There were 378 households, out of which 32.8% had children under the age of 18 living with them, 45.0% were married couples living together, 19.0% had a female householder with no husband present, and 32.5% were non-families. 30.2% of all households were made up of individuals, and 14.6% had someone living alone who was 65 years of age or older. The average household size was 2.51 and the average family size was 3.12.

In the city, the population was spread out, with 27.8% under the age of 18, 10.1% from 18 to 24, 26.2% from 25 to 44, 21.7% from 45 to 64, and 14.2% who were 65 years of age or older. The median age was 35 years. For every 100 females, there were 89.6 males. For every 100 females age 18 and over, there were 83.4 males.

The median income for a household in the city was $29,583, and the median income for a family was $36,250. Males had a median income of $25,938 versus $17,885 for females. The per capita income for the city was $14,475. About 17.4% of families and 21.9% of the population were below the poverty line, including 32.2% of those under age 18 and 23.9% of those age 65 or over.

===2019 American Community Survey===

Based on 2019 research of residents living in poverty, 32.3% of the population for whom poverty status is determined in New Waverly, TX (367 out of 1.14k people) lived below the poverty line, which is higher than the national average of 12.3%. That includes 31.4% of White Non-Hispanic residents, 33.9% of Black residents, and 31.7% of Hispanic or Latino residents. The largest demographic living in poverty are Males 18 - 24, followed by Females 25 - 34. The median household income in New Waverly, TX is $33,700. In 2019, the place with the highest median household income in New Waverly, TX was Census Tract 7903 with a value of $57,538, followed by Census Tract 7902 and N/A, with respective values of $52,237 and N/A.

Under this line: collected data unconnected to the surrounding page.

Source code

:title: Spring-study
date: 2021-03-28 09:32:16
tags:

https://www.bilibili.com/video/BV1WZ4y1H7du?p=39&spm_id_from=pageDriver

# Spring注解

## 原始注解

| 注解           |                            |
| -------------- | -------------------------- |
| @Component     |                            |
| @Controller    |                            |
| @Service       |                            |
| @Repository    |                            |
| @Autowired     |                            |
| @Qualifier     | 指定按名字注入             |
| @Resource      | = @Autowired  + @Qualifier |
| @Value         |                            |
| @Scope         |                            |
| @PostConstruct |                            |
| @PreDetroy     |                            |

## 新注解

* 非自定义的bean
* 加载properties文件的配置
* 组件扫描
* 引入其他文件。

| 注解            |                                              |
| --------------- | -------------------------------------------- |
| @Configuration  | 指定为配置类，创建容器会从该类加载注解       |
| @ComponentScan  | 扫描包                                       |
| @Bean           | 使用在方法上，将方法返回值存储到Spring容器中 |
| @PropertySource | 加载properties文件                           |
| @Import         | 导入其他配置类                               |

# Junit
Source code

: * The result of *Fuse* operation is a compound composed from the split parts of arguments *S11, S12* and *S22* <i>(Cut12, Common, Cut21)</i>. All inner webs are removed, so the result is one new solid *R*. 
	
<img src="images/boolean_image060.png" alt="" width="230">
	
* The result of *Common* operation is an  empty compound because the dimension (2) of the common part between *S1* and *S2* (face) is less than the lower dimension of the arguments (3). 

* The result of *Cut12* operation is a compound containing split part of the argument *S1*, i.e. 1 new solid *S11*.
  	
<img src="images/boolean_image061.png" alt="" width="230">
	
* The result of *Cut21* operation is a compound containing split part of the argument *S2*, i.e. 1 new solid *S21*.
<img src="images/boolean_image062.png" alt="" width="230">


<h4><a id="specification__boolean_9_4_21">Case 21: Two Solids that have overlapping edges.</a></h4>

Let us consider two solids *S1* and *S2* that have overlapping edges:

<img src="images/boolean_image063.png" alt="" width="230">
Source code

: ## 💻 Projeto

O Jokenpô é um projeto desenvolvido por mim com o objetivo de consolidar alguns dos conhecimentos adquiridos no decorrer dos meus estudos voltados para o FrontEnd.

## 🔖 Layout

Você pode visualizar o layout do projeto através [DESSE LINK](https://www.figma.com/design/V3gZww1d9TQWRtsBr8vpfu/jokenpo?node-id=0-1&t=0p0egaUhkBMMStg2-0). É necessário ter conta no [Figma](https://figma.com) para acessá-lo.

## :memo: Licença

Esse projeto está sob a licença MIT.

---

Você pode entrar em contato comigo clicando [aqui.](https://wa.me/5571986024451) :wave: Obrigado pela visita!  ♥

The Citizenship rate as of 2019, 99.6% of New Waverly, TX residents were US citizens, which is higher than the national average of 93.4%. In 2018, the percentage of US citizens in New Waverly, TX was 98.7%, meaning that the rate of citizenship has been increasing.

==Education==
The City of New Waverly is served by the New Waverly Independent School District.

Gulf Coast Trades Center, a charter school specializing in vocational training for at-risk youth, is located in proximity to New Waverly.

Residents of New Waverly ISD (and therefore New Waverly) are served by the Lone Star College System (formerly North Harris-Montgomery Community College).

== Trivia ==
In 1947 writer William Burroughs lived here with his wife Joan Vollmer and their friend Herbert Huncke. During this time their son William Burroughs jr. was born.